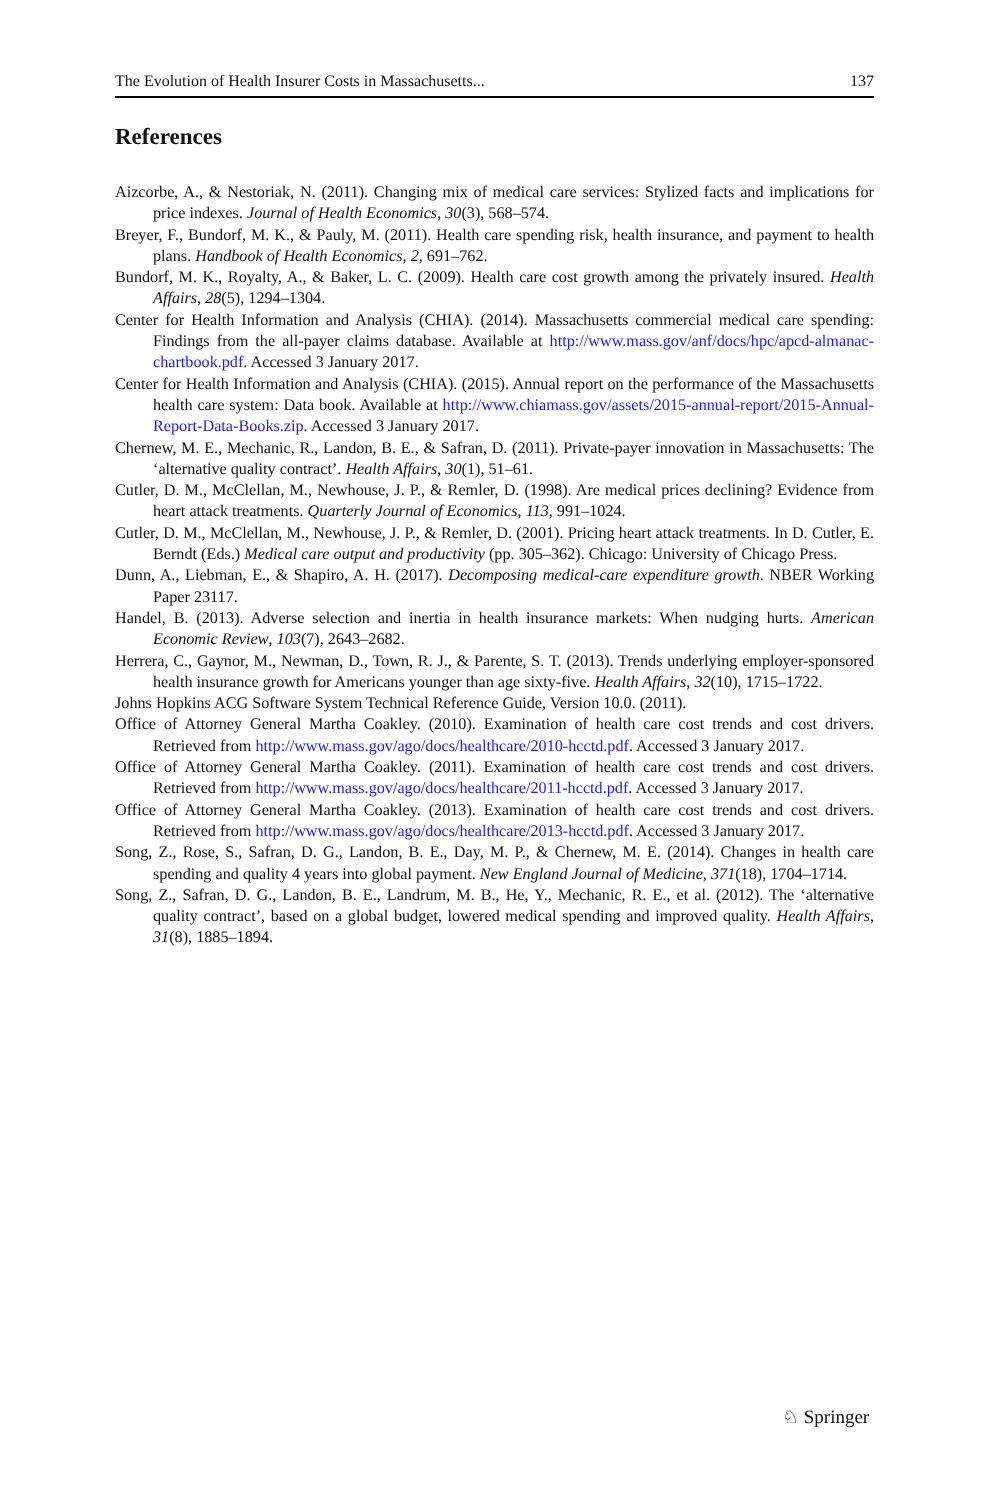The Evolution of Health Insurer Costs in Massachusetts... 137
References
Aizcorbe, A., & Nestoriak, N. (2011). Changing mix of medical care services: Stylized facts and implications for price indexes. Journal of Health Economics, 30(3), 568–574.
Breyer, F., Bundorf, M. K., & Pauly, M. (2011). Health care spending risk, health insurance, and payment to health plans. Handbook of Health Economics, 2, 691–762.
Bundorf, M. K., Royalty, A., & Baker, L. C. (2009). Health care cost growth among the privately insured. Health Affairs, 28(5), 1294–1304.
Center for Health Information and Analysis (CHIA). (2014). Massachusetts commercial medical care spending: Findings from the all-payer claims database. Available at http://www.mass.gov/anf/docs/hpc/apcd-almanac-chartbook.pdf. Accessed 3 January 2017.
Center for Health Information and Analysis (CHIA). (2015). Annual report on the performance of the Massachusetts health care system: Data book. Available at http://www.chiamass.gov/assets/2015-annual-report/2015-Annual-Report-Data-Books.zip. Accessed 3 January 2017.
Chernew, M. E., Mechanic, R., Landon, B. E., & Safran, D. (2011). Private-payer innovation in Massachusetts: The ‘alternative quality contract’. Health Affairs, 30(1), 51–61.
Cutler, D. M., McClellan, M., Newhouse, J. P., & Remler, D. (1998). Are medical prices declining? Evidence from heart attack treatments. Quarterly Journal of Economics, 113, 991–1024.
Cutler, D. M., McClellan, M., Newhouse, J. P., & Remler, D. (2001). Pricing heart attack treatments. In D. Cutler, E. Berndt (Eds.) Medical care output and productivity (pp. 305–362). Chicago: University of Chicago Press.
Dunn, A., Liebman, E., & Shapiro, A. H. (2017). Decomposing medical-care expenditure growth. NBER Working Paper 23117.
Handel, B. (2013). Adverse selection and inertia in health insurance markets: When nudging hurts. American Economic Review, 103(7), 2643–2682.
Herrera, C., Gaynor, M., Newman, D., Town, R. J., & Parente, S. T. (2013). Trends underlying employer-sponsored health insurance growth for Americans younger than age sixty-five. Health Affairs, 32(10), 1715–1722.
Johns Hopkins ACG Software System Technical Reference Guide, Version 10.0. (2011).
Office of Attorney General Martha Coakley. (2010). Examination of health care cost trends and cost drivers. Retrieved from http://www.mass.gov/ago/docs/healthcare/2010-hcctd.pdf. Accessed 3 January 2017.
Office of Attorney General Martha Coakley. (2011). Examination of health care cost trends and cost drivers. Retrieved from http://www.mass.gov/ago/docs/healthcare/2011-hcctd.pdf. Accessed 3 January 2017.
Office of Attorney General Martha Coakley. (2013). Examination of health care cost trends and cost drivers. Retrieved from http://www.mass.gov/ago/docs/healthcare/2013-hcctd.pdf. Accessed 3 January 2017.
Song, Z., Rose, S., Safran, D. G., Landon, B. E., Day, M. P., & Chernew, M. E. (2014). Changes in health care spending and quality 4 years into global payment. New England Journal of Medicine, 371(18), 1704–1714.
Song, Z., Safran, D. G., Landon, B. E., Landrum, M. B., He, Y., Mechanic, R. E., et al. (2012). The ‘alternative quality contract’, based on a global budget, lowered medical spending and improved quality. Health Affairs, 31(8), 1885–1894.
♘ Springer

========

--- Activity ---
From the line holding "Office of Attorney General Martha Coakley. (2011)." down to the last line of the records above, restate each line exactly as written.

--- Response area ---
Office of Attorney General Martha Coakley. (2011). Examination of health care cost trends and cost drivers. Retrieved from http://www.mass.gov/ago/docs/healthcare/2011-hcctd.pdf. Accessed 3 January 2017.
Office of Attorney General Martha Coakley. (2013). Examination of health care cost trends and cost drivers. Retrieved from http://www.mass.gov/ago/docs/healthcare/2013-hcctd.pdf. Accessed 3 January 2017.
Song, Z., Rose, S., Safran, D. G., Landon, B. E., Day, M. P., & Chernew, M. E. (2014). Changes in health care spending and quality 4 years into global payment. New England Journal of Medicine, 371(18), 1704–1714.
Song, Z., Safran, D. G., Landon, B. E., Landrum, M. B., He, Y., Mechanic, R. E., et al. (2012). The ‘alternative quality contract’, based on a global budget, lowered medical spending and improved quality. Health Affairs, 31(8), 1885–1894.
♘ Springer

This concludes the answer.